Thick black clouds of smoke billowing out of chimneys in brick kilns can be seen hanging over surrounding areas. Hundreds of brick kiln workers including children and women are also exposed to health hazards as they continuously inhale the polluted air.

“These brick kilns have made our lives miserable; we can barely breathe,” said Saeed, a resident of Kangra Colony. The use of rubber and plastic items with coal pollutes the air, making it difficult for residents to breathe.

Emission of air pollutants like carbon monoxide, sulphur dioxide, nitrogen oxides and particulate matter for burning coal in kilns leads to respiratory ailments like bronchitis and asthma. These chemicals attack the body’s immune system, affecting its ability to fight infections, according to Javed Miandad Khan, a local environmentalist.

Dr Muhammad Gul Khan said poly-aromatic hydrocarbons are chemicals commonly found in smoke that cause vomiting, diarrhoea, eye irritation, nausea, and disorientation, while long-term exposure may result in liver and renal diseases and even cancer.

Ahsan Khan, an environmental activist campaigning against pollution, said under the Pakistan Environmental Protection Act, anybody causing environmental pollution could be penalised, but despite the fact the provincial EPA had not taken any action to check violations for reasons best known to its officials.

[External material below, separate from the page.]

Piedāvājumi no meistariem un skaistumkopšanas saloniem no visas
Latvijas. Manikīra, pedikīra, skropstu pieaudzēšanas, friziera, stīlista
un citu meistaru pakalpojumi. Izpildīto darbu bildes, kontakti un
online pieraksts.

“Not a single Environment Protection Order has ever been issued to local brick kiln owners since the agency is not serious about controlling pollution.”

He suggested following the example of the federal capital, all brick kilns must be shifted away from populated areas and brick kiln owners should be bound to introduce environment-friendly technology.

“Brick kiln owners must be taken into confidence over the new technology.” The government can encourage them by extending carbon credit facility, he added.

When approached for comments, an official from the EPA’s office in Abbottabad, requesting anonymity, said despite being understaffed and challenged by a shortage of resource, his department was closely monitoring sources of environmental pollution in Hazara.

He claimed they would serve notices to brick kilns who were found violating the act.

Malik Ali Asghar president brick kilns association rejected the allegation that brick kiln owners use plastic and rubber to bake bricks.

“Brick kilns operate three to four months in summers and although we use primitive methods to bake bricks, we avoid burning rubber and plastic.”

He said there were 60 brick kilns in Haripur, sixty per cent of which were closed in winters. In reply to a question he said brick kiln owners were ready to cooperate with the EPA and non-governmental organisations for adopting environment-friendly practices.

“Brick kilns may be a minor source of pollution but the EPA has failed to check pollution created by industrial units in Hattar and fertiliser factories situated in the vicinity of Kangra.

Published in The Express Tribune, February 26th, 2012.